Inutile dire che Pino non fu mai indagato né si presentò a testimoniare.

In tutti questi anni mi sono posto un sacco di domande e ho capito tante cose.
Solo una domanda rimarrà per me sempre senza risposta: chissà se quel giorno Giovanna ha visto il mio vestito da festa?

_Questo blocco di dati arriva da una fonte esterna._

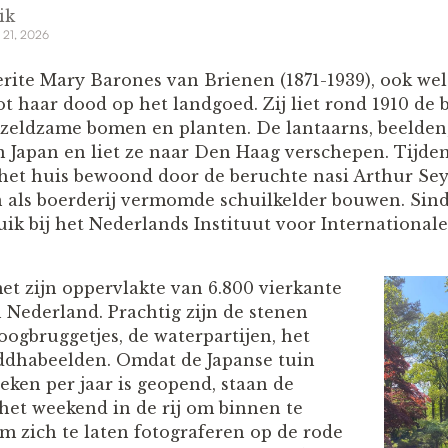
ik
 21, 2026
rite Mary Barones van Brienen (1871-1939), ook wel
 haar dood op het landgoed. Zij liet rond 1910 de
zeldzame bomen en planten. De lantaarns, beelden
 in Japan en liet ze naar Den Haag verschepen. Tijd
et huis bewoond door de beruchte nasi Arthur Seyss
 als boerderij vermomde schuilkelder bouwen. Sind
uik bij het Nederlands Instituut voor International
et zijn oppervlakte van 6.800 vierkante
 Nederland. Prachtig zijn de stenen
oogbruggetjes, de waterpartijen, het
eddhabeelden. Omdat de Japanse tuin
eken per jaar is geopend, staan de
 het weekend in de rij om binnen te
 zich te laten fotograferen op de rode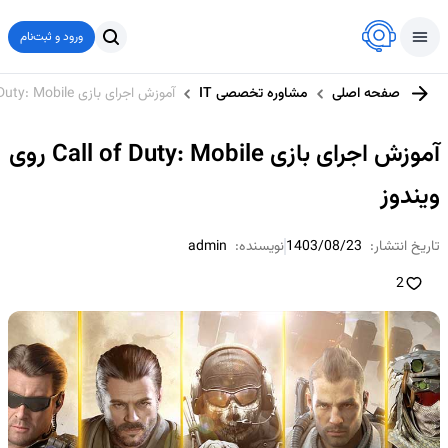
ورود و ثبت‌نام
صفحه اصلی
مشاوره تخصصی IT
آموزش اجرای بازی Call of Duty: Mobile روی ویندوز
آموزش اجرای بازی Call of Duty: Mobile روی
ویندوز
تاریخ انتشار:
1403/08/23
نویسنده:
admin
2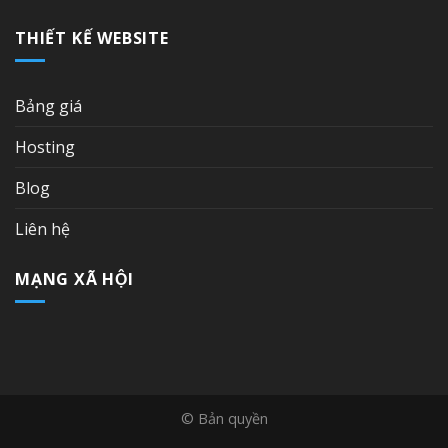
THIẾT KẾ WEBSITE
Bảng giá
Hosting
Blog
Liên hệ
MẠNG XÃ HỘI
© Bản quyền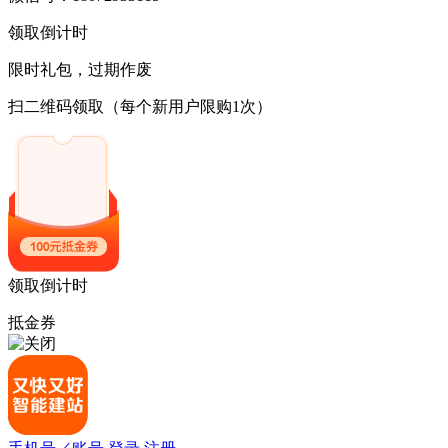
领取倒计时
限时礼包，过期作废
扫二维码领取
（每个新用户限购1次）
领取倒计时
抵金券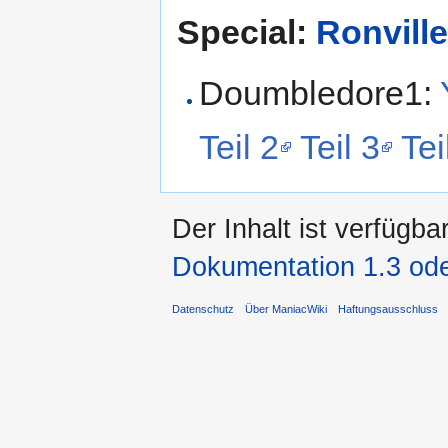
Special:
Ronville
Doumbledore1:
Teil 2
Teil 3
Tei
Der Inhalt ist verfügba
Dokumentation 1.3 ode
Datenschutz
Über ManiacWiki
Haftungsausschluss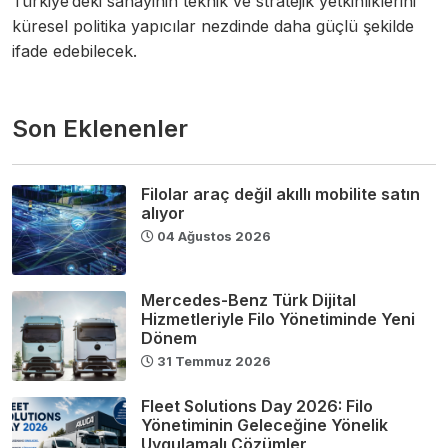
Türkiye’deki sanayinin teknik ve stratejik yetkinliklerini
küresel politika yapıcılar nezdinde daha güçlü şekilde
ifade edebilecek.
Son Eklenenler
Filolar araç değil akıllı mobilite satın
alıyor
04 Ağustos 2026
Mercedes-Benz Türk Dijital
Hizmetleriyle Filo Yönetiminde Yeni
Dönem
31 Temmuz 2026
Fleet Solutions Day 2026: Filo
Yönetiminin Geleceğine Yönelik
Uygulamalı Çözümler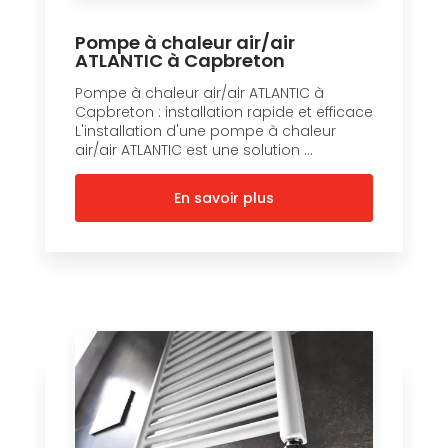
Pompe à chaleur air/air
ATLANTIC à Capbreton
Pompe à chaleur air/air ATLANTIC à
Capbreton : installation rapide et efficace
L'installation d'une pompe à chaleur
air/air ATLANTIC est une solution ...
En savoir plus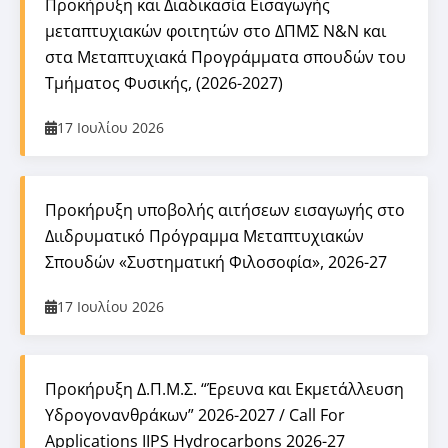
Προκήρυξη και Διαδικασία Εισαγωγής
μεταπτυχιακών φοιτητών στο ΔΠΜΣ Ν&Ν και
στα Μεταπτυχιακά Προγράμματα σπουδών του
Τμήματος Φυσικής, (2026-2027)
17 Ιουλίου 2026
Προκήρυξη υποβολής αιτήσεων εισαγωγής στο
Διιδρυματικό Πρόγραμμα Μεταπτυχιακών
Σπουδών «Συστηματική Φιλοσοφία», 2026-27
17 Ιουλίου 2026
Προκήρυξη Δ.Π.Μ.Σ. “Έρευνα και Εκμετάλλευση
Υδρογονανθράκων” 2026-2027 / Call For
Applications IIPS Hydrocarbons 2026-27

Nota: Quando ho scritto questo racconto non sapevo che un cittadino comune (che non sia un deputato o un magistrato) può fare visita ad un carcerato solo su richiesta scritta di quest’ultimo, quindi la visita a sorpresa che abbiamo visto tante volte nel cinema francese o americano in Italia non è possibile; ma la storia è nata così, quindi non penso di modificare l’incipit del racconto.


Il vestito di Rossini
(Paolo Pietrangeli)

«Come ti chiami?» «Ve l'ho già detto»
«Ripeti ancora non ho capito»
«Sono Rossini iscritto al Partito
sor commissario mi conoscete».
«Confessa allora tu l'hai colpito
non mi costringere a farti del male
tu sai benissimo conosco dei mezzi
che anche le tombe fanno parlare».
«Sor commissario i vostri mezzi
sono tre ore che li sopporto
e se volete vedermi morto
continuate pure così».
Aveva solo un vestito da festa
se lo metteva alle grandi occasioni
a lui gli dissero «Domani ai padroni
gliela faremo faremo pagar».
E l'indomani quand'era già l'alba
aprì l'armadio e il vestito si mise
guardò allo specchio la faccia sorrise
guardò allo specchio e si disse di sì.
Andò alla fabbrica ed erano in mille
tutti gridavano l'odio e il furore
forse Giovanna il vestito vedeva
in quella folla fra tanto colore.
«Ti han visto tutti tu sei finito
c'è anche del sangue sul tuo vestito
quei cinque uomini che sono morti
sulla coscienza li hai anche tu».
«Sor commissario voi lo sapete
quali che sono i veri assassini
quelli al servizio degli aguzzini
che questa vita ci fanno far.
E questo sangue che ho sul vestito
è solo sangue degli innocenti
che protestavano perché tra i denti
solo ingiustizia hanno ingoiato».
Aveva solo un vestito da festa
se lo metteva alle grandi occasioni
a lui gli dissero «Domani ai padroni
gliela faremo faremo pagar».
Ma l'hanno visto con un sasso in mano
che difendeva un ragazzo già morto
ma quel che conta è che a uno di loro
un sampietrino la testa sfasciò.
E ha scontato vent'anni in prigione
perché un gendarme s'è rotto la testa
ormai Giovanna ha tre figli è in pensione
chissà se ha visto il vestito da festa.